Dataset rows:

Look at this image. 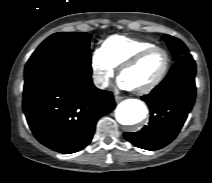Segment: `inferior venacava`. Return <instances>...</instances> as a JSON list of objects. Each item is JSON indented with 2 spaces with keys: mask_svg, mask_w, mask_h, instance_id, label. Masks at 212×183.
I'll use <instances>...</instances> for the list:
<instances>
[{
  "mask_svg": "<svg viewBox=\"0 0 212 183\" xmlns=\"http://www.w3.org/2000/svg\"><path fill=\"white\" fill-rule=\"evenodd\" d=\"M94 84L98 88H105L108 85V82L103 76L97 75L94 77Z\"/></svg>",
  "mask_w": 212,
  "mask_h": 183,
  "instance_id": "obj_1",
  "label": "inferior vena cava"
}]
</instances>
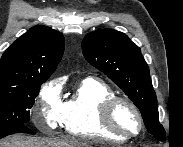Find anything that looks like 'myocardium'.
Segmentation results:
<instances>
[{"mask_svg": "<svg viewBox=\"0 0 183 147\" xmlns=\"http://www.w3.org/2000/svg\"><path fill=\"white\" fill-rule=\"evenodd\" d=\"M118 103H124L128 105L130 108H132V110L137 115L139 124H140L139 130L137 133L129 134V133L123 132L115 125L113 121V110ZM99 118L105 129H107L112 134L124 139H131L139 136L145 128L144 117L140 109L138 108V106L130 99L122 96L114 95L104 100L99 107Z\"/></svg>", "mask_w": 183, "mask_h": 147, "instance_id": "obj_1", "label": "myocardium"}]
</instances>
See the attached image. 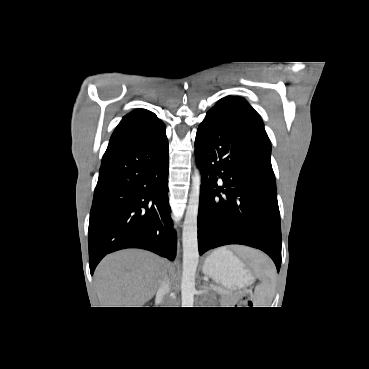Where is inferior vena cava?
Masks as SVG:
<instances>
[{
	"mask_svg": "<svg viewBox=\"0 0 369 369\" xmlns=\"http://www.w3.org/2000/svg\"><path fill=\"white\" fill-rule=\"evenodd\" d=\"M169 292H170V283L168 276H165V278L163 279V281L159 286V293H161L164 296L165 304L168 305L166 307H172L171 305L175 303L174 299L169 296Z\"/></svg>",
	"mask_w": 369,
	"mask_h": 369,
	"instance_id": "1",
	"label": "inferior vena cava"
}]
</instances>
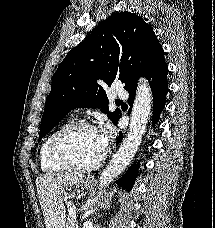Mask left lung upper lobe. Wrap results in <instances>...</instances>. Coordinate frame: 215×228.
Returning a JSON list of instances; mask_svg holds the SVG:
<instances>
[{
  "label": "left lung upper lobe",
  "mask_w": 215,
  "mask_h": 228,
  "mask_svg": "<svg viewBox=\"0 0 215 228\" xmlns=\"http://www.w3.org/2000/svg\"><path fill=\"white\" fill-rule=\"evenodd\" d=\"M161 49L152 28L141 17L127 11L112 14L68 52L54 73L39 138L74 108H100L117 124L121 112L108 111L102 82L110 86L117 78L130 90Z\"/></svg>",
  "instance_id": "obj_1"
}]
</instances>
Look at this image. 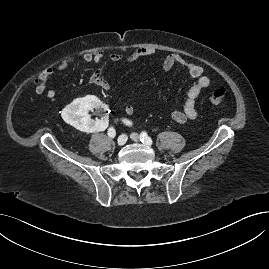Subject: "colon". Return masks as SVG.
<instances>
[{"instance_id": "5ec220e1", "label": "colon", "mask_w": 269, "mask_h": 269, "mask_svg": "<svg viewBox=\"0 0 269 269\" xmlns=\"http://www.w3.org/2000/svg\"><path fill=\"white\" fill-rule=\"evenodd\" d=\"M227 97V90L223 87L215 89L209 96V102L214 105L222 104Z\"/></svg>"}]
</instances>
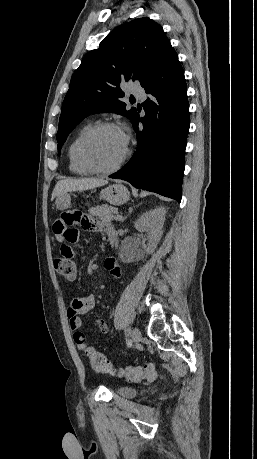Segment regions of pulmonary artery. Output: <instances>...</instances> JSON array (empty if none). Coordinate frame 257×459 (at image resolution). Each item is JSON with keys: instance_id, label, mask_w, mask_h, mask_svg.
I'll use <instances>...</instances> for the list:
<instances>
[{"instance_id": "1", "label": "pulmonary artery", "mask_w": 257, "mask_h": 459, "mask_svg": "<svg viewBox=\"0 0 257 459\" xmlns=\"http://www.w3.org/2000/svg\"><path fill=\"white\" fill-rule=\"evenodd\" d=\"M132 92H133V94L136 95L139 99H142V98H144V96H145V92H144V90L141 89V88H133V89H132Z\"/></svg>"}]
</instances>
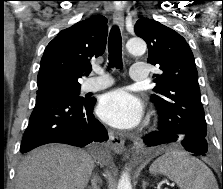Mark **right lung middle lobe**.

Exercise description:
Write out the part of the records that opens with the line containing "Segment regions of" and runs through the end of the records, with both ends included, and leave the pictures out.

Result below:
Segment regions of pulmonary artery. Output: <instances>...</instances> JSON array (empty if none). Coordinate frame 257×459 (at image resolution). Each item is JSON with keys: instance_id, label, mask_w, mask_h, mask_svg.
I'll use <instances>...</instances> for the list:
<instances>
[{"instance_id": "1", "label": "pulmonary artery", "mask_w": 257, "mask_h": 459, "mask_svg": "<svg viewBox=\"0 0 257 459\" xmlns=\"http://www.w3.org/2000/svg\"><path fill=\"white\" fill-rule=\"evenodd\" d=\"M132 92H133V94L136 95L139 99H142V98H144V96H145V92H144V90L141 89V88H133V89H132Z\"/></svg>"}]
</instances>
Mark **right lung middle lobe**.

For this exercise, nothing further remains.